Women academic ophthalmologists earned 85 to 91 cents for every dollar earned by men in 2024, with projected compensation parity achievable only at the two lowest ranks and not expected at the professor or department chair level, according to a retrospective economic evaluation published in JAMA Ophthalmology.
The study analyzed full-time academic ophthalmology faculty compensation reported annually by US medical schools to the Association of American Medical Colleges (AAMC) Faculty Salary Survey from 2016 to 2024. An average of 1,470 ophthalmologists per year were included, approximately 59% of whom were men. The dataset captures a substantial proportion of US academic faculty across participating institutions.
Compensation Trends and Inflation
Overall, median total compensation—comprising fixed salary, medical practice supplement, and bonus or incentive pay, but excluding benefits—increased across all academic ranks from 2016 to 2024. Growth generally tracked closely with inflation, with only assistant professor salaries modestly exceeding inflation while other ranks showed slight shortfalls.
Gender Stratification
Growth generally tracked closely with inflation, with only assistant professor salaries modestly exceeding inflation while other ranks showed slight shortfalls.

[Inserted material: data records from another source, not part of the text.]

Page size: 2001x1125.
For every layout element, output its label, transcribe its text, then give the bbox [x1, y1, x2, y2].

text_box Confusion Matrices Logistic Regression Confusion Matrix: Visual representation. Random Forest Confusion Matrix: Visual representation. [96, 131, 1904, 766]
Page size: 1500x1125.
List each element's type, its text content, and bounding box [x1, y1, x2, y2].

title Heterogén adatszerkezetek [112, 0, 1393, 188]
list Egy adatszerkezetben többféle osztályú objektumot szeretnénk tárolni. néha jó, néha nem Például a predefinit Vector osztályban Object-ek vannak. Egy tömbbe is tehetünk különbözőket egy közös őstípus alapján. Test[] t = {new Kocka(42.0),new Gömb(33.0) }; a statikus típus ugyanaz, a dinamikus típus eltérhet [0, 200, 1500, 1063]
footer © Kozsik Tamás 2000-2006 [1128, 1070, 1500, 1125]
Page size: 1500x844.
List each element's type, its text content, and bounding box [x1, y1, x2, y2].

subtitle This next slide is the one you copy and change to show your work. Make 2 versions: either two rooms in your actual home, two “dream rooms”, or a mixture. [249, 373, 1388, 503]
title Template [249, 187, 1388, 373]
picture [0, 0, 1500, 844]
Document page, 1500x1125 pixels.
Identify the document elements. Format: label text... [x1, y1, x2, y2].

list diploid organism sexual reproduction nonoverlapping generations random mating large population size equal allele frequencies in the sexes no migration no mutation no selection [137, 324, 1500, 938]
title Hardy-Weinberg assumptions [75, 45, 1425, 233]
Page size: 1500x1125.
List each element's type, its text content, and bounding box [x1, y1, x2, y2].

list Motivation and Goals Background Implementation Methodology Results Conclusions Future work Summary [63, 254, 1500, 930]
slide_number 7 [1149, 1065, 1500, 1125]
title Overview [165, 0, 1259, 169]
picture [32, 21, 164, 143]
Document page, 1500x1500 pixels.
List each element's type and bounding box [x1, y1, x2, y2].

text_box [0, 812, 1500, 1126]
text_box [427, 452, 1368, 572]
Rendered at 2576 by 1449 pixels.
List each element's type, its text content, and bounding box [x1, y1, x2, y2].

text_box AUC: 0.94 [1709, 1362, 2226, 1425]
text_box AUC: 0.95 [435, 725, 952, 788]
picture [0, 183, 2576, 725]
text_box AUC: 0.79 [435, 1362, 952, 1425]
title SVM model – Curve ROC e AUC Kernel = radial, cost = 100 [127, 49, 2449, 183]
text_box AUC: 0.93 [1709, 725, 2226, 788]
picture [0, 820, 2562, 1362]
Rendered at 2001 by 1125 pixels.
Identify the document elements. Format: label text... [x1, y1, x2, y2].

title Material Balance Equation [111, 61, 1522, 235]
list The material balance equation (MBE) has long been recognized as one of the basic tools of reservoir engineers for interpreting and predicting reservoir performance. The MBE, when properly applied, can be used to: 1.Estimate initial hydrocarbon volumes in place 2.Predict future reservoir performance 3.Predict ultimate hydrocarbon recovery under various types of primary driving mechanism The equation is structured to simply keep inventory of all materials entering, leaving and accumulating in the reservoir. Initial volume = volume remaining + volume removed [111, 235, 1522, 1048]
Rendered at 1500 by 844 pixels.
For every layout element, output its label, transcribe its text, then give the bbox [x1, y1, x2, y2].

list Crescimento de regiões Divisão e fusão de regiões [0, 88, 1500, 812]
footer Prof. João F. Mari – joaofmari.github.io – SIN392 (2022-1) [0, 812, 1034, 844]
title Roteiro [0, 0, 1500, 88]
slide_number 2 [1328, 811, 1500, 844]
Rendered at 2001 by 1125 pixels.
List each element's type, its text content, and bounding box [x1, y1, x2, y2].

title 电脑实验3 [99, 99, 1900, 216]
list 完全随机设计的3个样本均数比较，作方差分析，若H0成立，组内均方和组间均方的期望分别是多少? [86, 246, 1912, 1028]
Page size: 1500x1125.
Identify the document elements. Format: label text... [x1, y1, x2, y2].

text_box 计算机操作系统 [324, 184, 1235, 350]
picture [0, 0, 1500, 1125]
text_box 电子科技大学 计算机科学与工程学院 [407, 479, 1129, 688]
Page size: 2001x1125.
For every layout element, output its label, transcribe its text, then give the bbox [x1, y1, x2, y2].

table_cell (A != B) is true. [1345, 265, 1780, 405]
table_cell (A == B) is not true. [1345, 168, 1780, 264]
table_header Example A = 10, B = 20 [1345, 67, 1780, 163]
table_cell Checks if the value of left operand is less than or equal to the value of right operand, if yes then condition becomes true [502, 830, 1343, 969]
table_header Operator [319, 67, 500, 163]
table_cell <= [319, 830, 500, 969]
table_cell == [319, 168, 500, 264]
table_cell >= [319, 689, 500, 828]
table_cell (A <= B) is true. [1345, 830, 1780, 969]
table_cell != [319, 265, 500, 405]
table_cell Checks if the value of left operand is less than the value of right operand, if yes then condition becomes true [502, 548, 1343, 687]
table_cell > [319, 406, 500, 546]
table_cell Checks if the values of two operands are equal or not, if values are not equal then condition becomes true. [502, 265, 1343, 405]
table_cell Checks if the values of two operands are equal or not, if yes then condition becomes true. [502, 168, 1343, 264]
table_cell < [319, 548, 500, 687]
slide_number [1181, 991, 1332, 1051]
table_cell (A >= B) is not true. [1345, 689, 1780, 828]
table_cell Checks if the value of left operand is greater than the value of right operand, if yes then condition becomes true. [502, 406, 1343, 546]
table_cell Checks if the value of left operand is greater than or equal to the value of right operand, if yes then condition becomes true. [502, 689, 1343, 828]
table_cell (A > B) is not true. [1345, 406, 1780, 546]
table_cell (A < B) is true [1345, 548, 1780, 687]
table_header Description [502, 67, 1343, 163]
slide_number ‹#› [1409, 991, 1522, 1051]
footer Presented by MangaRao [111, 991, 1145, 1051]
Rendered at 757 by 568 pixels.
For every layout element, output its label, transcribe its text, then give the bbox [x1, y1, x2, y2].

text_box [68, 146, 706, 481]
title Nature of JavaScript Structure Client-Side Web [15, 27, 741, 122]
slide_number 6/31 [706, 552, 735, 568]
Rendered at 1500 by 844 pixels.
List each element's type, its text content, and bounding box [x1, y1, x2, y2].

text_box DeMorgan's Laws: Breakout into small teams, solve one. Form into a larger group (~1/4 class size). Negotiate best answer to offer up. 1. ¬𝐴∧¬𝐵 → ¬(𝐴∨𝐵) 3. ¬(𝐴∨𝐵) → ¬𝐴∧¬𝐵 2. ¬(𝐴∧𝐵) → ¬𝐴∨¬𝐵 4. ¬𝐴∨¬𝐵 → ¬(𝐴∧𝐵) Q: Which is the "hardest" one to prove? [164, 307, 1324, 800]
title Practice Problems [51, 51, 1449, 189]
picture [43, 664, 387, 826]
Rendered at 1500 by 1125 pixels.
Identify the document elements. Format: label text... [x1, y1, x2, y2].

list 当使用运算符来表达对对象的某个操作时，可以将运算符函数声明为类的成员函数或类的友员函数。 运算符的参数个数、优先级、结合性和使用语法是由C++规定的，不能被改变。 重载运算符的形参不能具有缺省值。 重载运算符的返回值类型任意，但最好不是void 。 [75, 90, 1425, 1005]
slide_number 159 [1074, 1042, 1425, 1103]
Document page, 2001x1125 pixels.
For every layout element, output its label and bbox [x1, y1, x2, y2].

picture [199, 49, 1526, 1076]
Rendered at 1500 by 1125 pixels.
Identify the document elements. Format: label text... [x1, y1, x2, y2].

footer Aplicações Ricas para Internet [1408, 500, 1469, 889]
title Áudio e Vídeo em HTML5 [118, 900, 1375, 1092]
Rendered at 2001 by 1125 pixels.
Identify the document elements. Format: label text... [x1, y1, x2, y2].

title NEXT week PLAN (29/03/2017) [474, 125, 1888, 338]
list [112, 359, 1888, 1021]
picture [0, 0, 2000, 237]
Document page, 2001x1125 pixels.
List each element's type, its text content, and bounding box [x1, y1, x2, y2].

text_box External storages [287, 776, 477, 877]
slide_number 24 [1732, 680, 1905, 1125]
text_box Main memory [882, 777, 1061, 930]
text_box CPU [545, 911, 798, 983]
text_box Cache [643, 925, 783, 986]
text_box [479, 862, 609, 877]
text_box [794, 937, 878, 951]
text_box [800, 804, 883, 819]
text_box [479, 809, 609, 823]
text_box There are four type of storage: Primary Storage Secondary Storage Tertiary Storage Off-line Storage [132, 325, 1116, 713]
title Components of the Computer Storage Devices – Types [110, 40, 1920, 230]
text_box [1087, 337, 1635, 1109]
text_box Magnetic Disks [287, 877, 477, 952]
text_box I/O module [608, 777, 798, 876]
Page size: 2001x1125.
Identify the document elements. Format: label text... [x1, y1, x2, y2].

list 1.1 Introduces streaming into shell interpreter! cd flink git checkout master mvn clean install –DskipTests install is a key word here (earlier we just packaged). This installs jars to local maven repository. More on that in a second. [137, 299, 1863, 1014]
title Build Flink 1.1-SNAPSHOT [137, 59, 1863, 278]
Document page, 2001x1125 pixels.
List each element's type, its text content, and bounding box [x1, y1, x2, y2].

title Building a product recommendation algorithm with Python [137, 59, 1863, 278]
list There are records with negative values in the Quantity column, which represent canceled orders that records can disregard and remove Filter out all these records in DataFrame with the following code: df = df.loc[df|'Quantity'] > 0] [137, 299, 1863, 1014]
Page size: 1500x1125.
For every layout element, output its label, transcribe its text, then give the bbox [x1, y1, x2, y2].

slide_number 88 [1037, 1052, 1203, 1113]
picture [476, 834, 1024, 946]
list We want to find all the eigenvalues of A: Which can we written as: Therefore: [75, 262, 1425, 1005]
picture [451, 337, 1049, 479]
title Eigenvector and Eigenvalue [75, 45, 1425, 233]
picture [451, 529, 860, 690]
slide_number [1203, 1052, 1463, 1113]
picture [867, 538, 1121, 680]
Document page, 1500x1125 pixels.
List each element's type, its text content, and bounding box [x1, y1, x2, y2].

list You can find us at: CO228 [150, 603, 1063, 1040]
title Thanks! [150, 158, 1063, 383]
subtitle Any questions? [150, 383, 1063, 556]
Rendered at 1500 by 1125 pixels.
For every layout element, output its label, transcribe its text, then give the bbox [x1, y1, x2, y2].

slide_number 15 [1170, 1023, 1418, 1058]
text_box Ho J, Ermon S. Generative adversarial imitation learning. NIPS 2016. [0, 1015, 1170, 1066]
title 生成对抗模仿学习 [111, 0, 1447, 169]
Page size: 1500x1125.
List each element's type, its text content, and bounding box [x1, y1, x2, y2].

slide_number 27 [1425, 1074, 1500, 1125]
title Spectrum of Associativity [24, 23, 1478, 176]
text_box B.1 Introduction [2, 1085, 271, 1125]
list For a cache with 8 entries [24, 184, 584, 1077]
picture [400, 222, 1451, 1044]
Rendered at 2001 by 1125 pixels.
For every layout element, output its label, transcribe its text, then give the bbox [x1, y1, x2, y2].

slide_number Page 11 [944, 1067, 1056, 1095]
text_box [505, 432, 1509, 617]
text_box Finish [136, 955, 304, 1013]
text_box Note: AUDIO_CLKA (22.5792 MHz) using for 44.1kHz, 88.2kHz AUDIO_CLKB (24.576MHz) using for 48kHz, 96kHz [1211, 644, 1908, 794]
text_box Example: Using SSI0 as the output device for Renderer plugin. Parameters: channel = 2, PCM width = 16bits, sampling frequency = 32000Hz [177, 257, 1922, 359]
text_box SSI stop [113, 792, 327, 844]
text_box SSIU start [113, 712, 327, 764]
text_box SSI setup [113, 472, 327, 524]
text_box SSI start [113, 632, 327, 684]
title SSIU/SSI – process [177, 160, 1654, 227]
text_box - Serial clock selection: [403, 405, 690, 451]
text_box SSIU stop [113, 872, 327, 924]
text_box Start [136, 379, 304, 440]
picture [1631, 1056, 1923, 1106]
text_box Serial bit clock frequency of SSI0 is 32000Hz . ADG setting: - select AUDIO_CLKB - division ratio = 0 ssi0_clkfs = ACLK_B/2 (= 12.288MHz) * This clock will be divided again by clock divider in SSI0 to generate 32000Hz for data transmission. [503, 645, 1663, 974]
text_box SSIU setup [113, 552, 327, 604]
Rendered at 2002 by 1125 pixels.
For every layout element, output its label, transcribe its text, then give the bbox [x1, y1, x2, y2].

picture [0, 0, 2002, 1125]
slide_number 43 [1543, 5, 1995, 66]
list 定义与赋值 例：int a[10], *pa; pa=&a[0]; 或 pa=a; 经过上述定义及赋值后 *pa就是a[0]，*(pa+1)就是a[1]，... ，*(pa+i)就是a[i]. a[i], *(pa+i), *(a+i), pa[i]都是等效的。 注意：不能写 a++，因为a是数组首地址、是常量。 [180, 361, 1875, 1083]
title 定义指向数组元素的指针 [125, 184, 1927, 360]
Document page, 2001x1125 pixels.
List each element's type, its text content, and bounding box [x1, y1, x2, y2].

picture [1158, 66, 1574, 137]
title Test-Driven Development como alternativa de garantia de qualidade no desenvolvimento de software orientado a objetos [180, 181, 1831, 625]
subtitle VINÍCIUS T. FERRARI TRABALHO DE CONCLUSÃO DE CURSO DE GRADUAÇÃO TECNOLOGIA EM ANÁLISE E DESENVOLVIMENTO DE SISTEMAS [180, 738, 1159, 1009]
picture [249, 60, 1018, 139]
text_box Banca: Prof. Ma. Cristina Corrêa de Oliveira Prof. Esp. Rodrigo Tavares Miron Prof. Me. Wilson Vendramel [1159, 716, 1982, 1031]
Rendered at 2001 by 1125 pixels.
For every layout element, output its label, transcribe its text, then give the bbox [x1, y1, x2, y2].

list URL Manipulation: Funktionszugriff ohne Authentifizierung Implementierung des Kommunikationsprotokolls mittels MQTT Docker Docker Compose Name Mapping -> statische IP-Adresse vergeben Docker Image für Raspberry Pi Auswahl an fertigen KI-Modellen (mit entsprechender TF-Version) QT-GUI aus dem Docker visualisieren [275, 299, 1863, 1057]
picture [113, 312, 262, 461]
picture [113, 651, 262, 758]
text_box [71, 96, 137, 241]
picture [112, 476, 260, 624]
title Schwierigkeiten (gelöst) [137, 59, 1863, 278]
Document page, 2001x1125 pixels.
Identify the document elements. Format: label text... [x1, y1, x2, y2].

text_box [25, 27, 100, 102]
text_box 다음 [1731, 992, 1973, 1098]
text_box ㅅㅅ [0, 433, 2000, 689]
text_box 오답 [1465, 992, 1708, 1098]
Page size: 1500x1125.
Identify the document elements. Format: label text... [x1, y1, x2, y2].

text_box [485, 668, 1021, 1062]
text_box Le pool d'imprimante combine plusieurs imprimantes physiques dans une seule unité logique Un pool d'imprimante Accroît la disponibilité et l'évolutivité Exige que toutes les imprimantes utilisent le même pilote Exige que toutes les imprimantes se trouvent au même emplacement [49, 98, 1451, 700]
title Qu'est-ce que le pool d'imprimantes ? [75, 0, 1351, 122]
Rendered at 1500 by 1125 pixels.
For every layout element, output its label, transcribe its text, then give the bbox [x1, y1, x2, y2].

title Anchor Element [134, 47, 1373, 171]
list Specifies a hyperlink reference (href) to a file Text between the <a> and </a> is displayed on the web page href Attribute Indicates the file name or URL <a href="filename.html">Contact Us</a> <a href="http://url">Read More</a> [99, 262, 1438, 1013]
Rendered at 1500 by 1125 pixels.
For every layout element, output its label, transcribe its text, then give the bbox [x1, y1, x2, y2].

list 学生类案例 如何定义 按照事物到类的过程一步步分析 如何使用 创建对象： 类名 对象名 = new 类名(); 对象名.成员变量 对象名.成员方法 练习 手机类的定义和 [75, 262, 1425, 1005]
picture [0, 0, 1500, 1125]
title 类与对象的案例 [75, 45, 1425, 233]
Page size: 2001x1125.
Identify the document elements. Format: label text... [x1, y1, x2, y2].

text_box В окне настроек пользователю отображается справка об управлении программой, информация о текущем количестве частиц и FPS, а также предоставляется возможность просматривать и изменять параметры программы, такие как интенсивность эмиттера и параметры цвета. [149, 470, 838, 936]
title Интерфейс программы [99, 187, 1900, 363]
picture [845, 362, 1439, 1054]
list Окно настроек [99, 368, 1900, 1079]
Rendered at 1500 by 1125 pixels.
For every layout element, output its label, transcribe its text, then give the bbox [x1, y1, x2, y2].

In 2024, women comprised 52% of assistant professors, 42% of associate professors, 30% of professors, and 19% of department chairs. Women's representation increased at an average of 0.82% per year at the assistant professor rank, 0.12% per year at the associate professor rank, 1.88% per year at the professor rank, and 0.98% per year at the chair rank.
Despite this, women were compensated less than men at every rank in every year of the study. In 2024, median total compensation for male vs female assistant professors was $324,000 vs $296,000; for associate professors, $411,000 vs $350,000; for professors, $445,000 vs $377,000; and for chairs, $761,000 vs $696,000. Women earned $0.91 per male dollar at assistant professor and chair levels, while women associate professors and professors each earned $0.85 per male dollar.
Over a modeled 30-year academic career, men were projected to earn $7.91 million vs $6.87 million for women—a difference of $1.04 million, corresponding to women earning 87 cents per male dollar cumulatively. Sensitivity analyses varied career length (20, 25, or 35 years) and time to promotion (4, 6, 8, 10, or 12 years).
Parity Projections
Compensation for women has been increasing faster than men’s at the assistant and associate professor ranks, suggesting parity could be reached within approximately 7.5 and 14.6 years, respectively. However, compensation growth remains slower for women at the professor and chair levels, and parity at these ranks is not expected under current trends.
Contextual Findings From Prior Literature
The authors noted a prior 2-year AAMC-based study (2019–2020) found women academic ophthalmologists earned a mean of $50,300 less annually than men, with differences ranging from $6,000 at the instructor level to $112,000 at the chief level. The current study extends these findings with longer-term trend analysis and career earnings modeling.
Limitations
The AAMC survey does not provide data on clinical or surgical volume, hours worked, years in practice, supplemental income sources, academic-protected time, or subspecialty. Data are reported by institution rather than by individual faculty, which may generalize results. Financial models used simplified assumptions, holding 2024 compensation levels constant and not adjusting for taxes, loans, or insurance. The study was also limited to full-time academic ophthalmologists, who represent approximately 25% of all ophthalmologists. Race and ethnicity data were not available.
Commentary
In an invited commentary published alongside the study, Kathryn Colby, MD, PhD, and Dimitra Skondra, MD, PhD, of NYU Grossman School of Medicine/NYU Langone Health, argued that the $1.04 million career earnings gap materially underestimates the true magnitude of inequity. They noted that a $33,000 annual pay gap sustained over 30 years, if invested at a 6% to 8% annual return, compounds to an estimated $2.5 to $3.8 million difference by retirement—transforming a career earnings gap into a generational wealth deficit.
They described a self-reinforcing cycle in which lower compensation constrains women's ability to delegate nonacademic responsibilities, reducing academic productivity, slowing promotion, and perpetuating lower pay—particularly given documented evidence that women physicians spend more time on household activities and childcare than their male counterparts even after accounting for professional hours. They called for structured and transparent institutional compensation systems, periodic department-wide salary reviews, equalization of starting salaries, and incorporation of financial literacy and negotiation training into mandatory medical education curricula beginning in medical school.
"Gender-based salary inequity in academic ophthalmology is, therefore, not a peripheral fairness issue," the commentators wrote. "It is an institutional failure that drains financial capital, suppresses intellectual potential, and limits generational opportunity."
Disclosures are available in the published investigation and accompanying invited commentary.